Before copying, set the pictures aside; then repeat every line below verbatim.

Materials provided →
▼

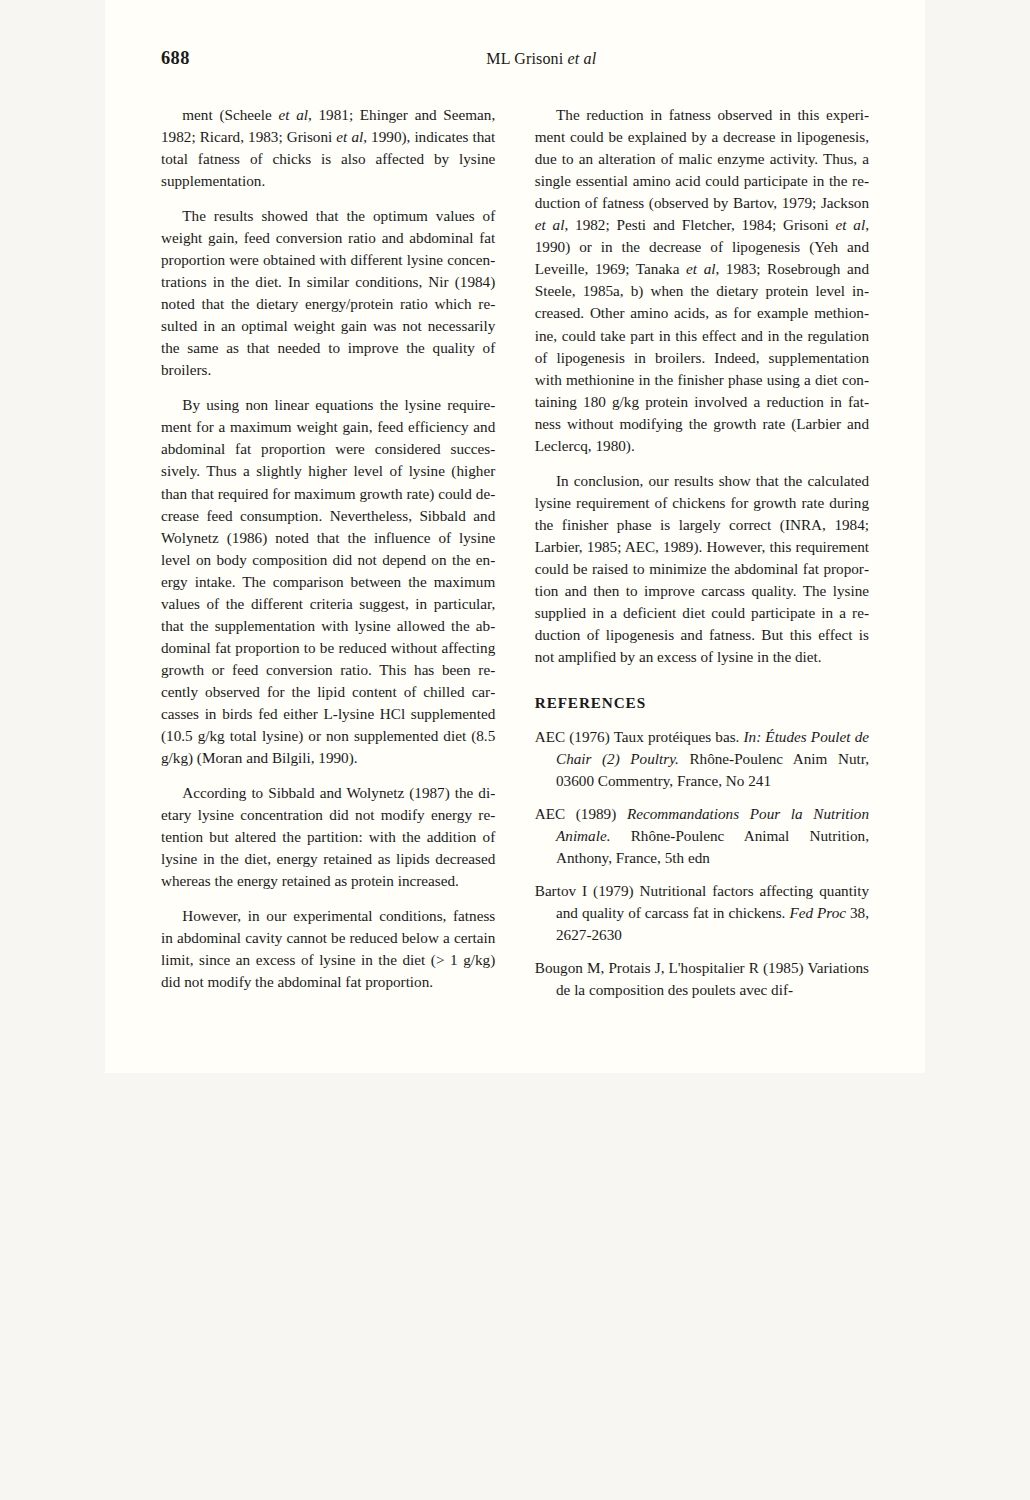688 ML Grisoni et al
ment (Scheele et al, 1981; Ehinger and Seeman, 1982; Ricard, 1983; Grisoni et al, 1990), indicates that total fatness of chicks is also affected by lysine supplementation.
The results showed that the optimum values of weight gain, feed conversion ratio and abdominal fat proportion were obtained with different lysine concentrations in the diet. In similar conditions, Nir (1984) noted that the dietary energy/protein ratio which resulted in an optimal weight gain was not necessarily the same as that needed to improve the quality of broilers.
By using non linear equations the lysine requirement for a maximum weight gain, feed efficiency and abdominal fat proportion were considered successively. Thus a slightly higher level of lysine (higher than that required for maximum growth rate) could decrease feed consumption. Nevertheless, Sibbald and Wolynetz (1986) noted that the influence of lysine level on body composition did not depend on the energy intake. The comparison between the maximum values of the different criteria suggest, in particular, that the supplementation with lysine allowed the abdominal fat proportion to be reduced without affecting growth or feed conversion ratio. This has been recently observed for the lipid content of chilled carcasses in birds fed either L-lysine HCl supplemented (10.5 g/kg total lysine) or non supplemented diet (8.5 g/kg) (Moran and Bilgili, 1990).
According to Sibbald and Wolynetz (1987) the dietary lysine concentration did not modify energy retention but altered the partition: with the addition of lysine in the diet, energy retained as lipids decreased whereas the energy retained as protein increased.
However, in our experimental conditions, fatness in abdominal cavity cannot be reduced below a certain limit, since an excess of lysine in the diet (> 1 g/kg) did not modify the abdominal fat proportion.
The reduction in fatness observed in this experiment could be explained by a decrease in lipogenesis, due to an alteration of malic enzyme activity. Thus, a single essential amino acid could participate in the reduction of fatness (observed by Bartov, 1979; Jackson et al, 1982; Pesti and Fletcher, 1984; Grisoni et al, 1990) or in the decrease of lipogenesis (Yeh and Leveille, 1969; Tanaka et al, 1983; Rosebrough and Steele, 1985a, b) when the dietary protein level increased. Other amino acids, as for example methionine, could take part in this effect and in the regulation of lipogenesis in broilers. Indeed, supplementation with methionine in the finisher phase using a diet containing 180 g/kg protein involved a reduction in fatness without modifying the growth rate (Larbier and Leclercq, 1980).
In conclusion, our results show that the calculated lysine requirement of chickens for growth rate during the finisher phase is largely correct (INRA, 1984; Larbier, 1985; AEC, 1989). However, this requirement could be raised to minimize the abdominal fat proportion and then to improve carcass quality. The lysine supplied in a deficient diet could participate in a reduction of lipogenesis and fatness. But this effect is not amplified by an excess of lysine in the diet.
REFERENCES
AEC (1976) Taux protéiques bas. In: Études Poulet de Chair (2) Poultry. Rhône-Poulenc Anim Nutr, 03600 Commentry, France, No 241
AEC (1989) Recommandations Pour la Nutrition Animale. Rhône-Poulenc Animal Nutrition, Anthony, France, 5th edn
Bartov I (1979) Nutritional factors affecting quantity and quality of carcass fat in chickens. Fed Proc 38, 2627-2630
Bougon M, Protais J, L'hospitalier R (1985) Variations de la composition des poulets avec dif-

▲

Result of this exercise →
688 ML Grisoni et al
ment (Scheele et al, 1981; Ehinger and Seeman, 1982; Ricard, 1983; Grisoni et al, 1990), indicates that total fatness of chicks is also affected by lysine supplementation.
The results showed that the optimum values of weight gain, feed conversion ratio and abdominal fat proportion were obtained with different lysine concentrations in the diet. In similar conditions, Nir (1984) noted that the dietary energy/protein ratio which resulted in an optimal weight gain was not necessarily the same as that needed to improve the quality of broilers.
By using non linear equations the lysine requirement for a maximum weight gain, feed efficiency and abdominal fat proportion were considered successively. Thus a slightly higher level of lysine (higher than that required for maximum growth rate) could decrease feed consumption. Nevertheless, Sibbald and Wolynetz (1986) noted that the influence of lysine level on body composition did not depend on the energy intake. The comparison between the maximum values of the different criteria suggest, in particular, that the supplementation with lysine allowed the abdominal fat proportion to be reduced without affecting growth or feed conversion ratio. This has been recently observed for the lipid content of chilled carcasses in birds fed either L-lysine HCl supplemented (10.5 g/kg total lysine) or non supplemented diet (8.5 g/kg) (Moran and Bilgili, 1990).
According to Sibbald and Wolynetz (1987) the dietary lysine concentration did not modify energy retention but altered the partition: with the addition of lysine in the diet, energy retained as lipids decreased whereas the energy retained as protein increased.
However, in our experimental conditions, fatness in abdominal cavity cannot be reduced below a certain limit, since an excess of lysine in the diet (> 1 g/kg) did not modify the abdominal fat proportion.
The reduction in fatness observed in this experiment could be explained by a decrease in lipogenesis, due to an alteration of malic enzyme activity. Thus, a single essential amino acid could participate in the reduction of fatness (observed by Bartov, 1979; Jackson et al, 1982; Pesti and Fletcher, 1984; Grisoni et al, 1990) or in the decrease of lipogenesis (Yeh and Leveille, 1969; Tanaka et al, 1983; Rosebrough and Steele, 1985a, b) when the dietary protein level increased. Other amino acids, as for example methionine, could take part in this effect and in the regulation of lipogenesis in broilers. Indeed, supplementation with methionine in the finisher phase using a diet containing 180 g/kg protein involved a reduction in fatness without modifying the growth rate (Larbier and Leclercq, 1980).
In conclusion, our results show that the calculated lysine requirement of chickens for growth rate during the finisher phase is largely correct (INRA, 1984; Larbier, 1985; AEC, 1989). However, this requirement could be raised to minimize the abdominal fat proportion and then to improve carcass quality. The lysine supplied in a deficient diet could participate in a reduction of lipogenesis and fatness. But this effect is not amplified by an excess of lysine in the diet.
REFERENCES
AEC (1976) Taux protéiques bas. In: Études Poulet de Chair (2) Poultry. Rhône-Poulenc Anim Nutr, 03600 Commentry, France, No 241
AEC (1989) Recommandations Pour la Nutrition Animale. Rhône-Poulenc Animal Nutrition, Anthony, France, 5th edn
Bartov I (1979) Nutritional factors affecting quantity and quality of carcass fat in chickens. Fed Proc 38, 2627-2630
Bougon M, Protais J, L'hospitalier R (1985) Variations de la composition des poulets avec dif-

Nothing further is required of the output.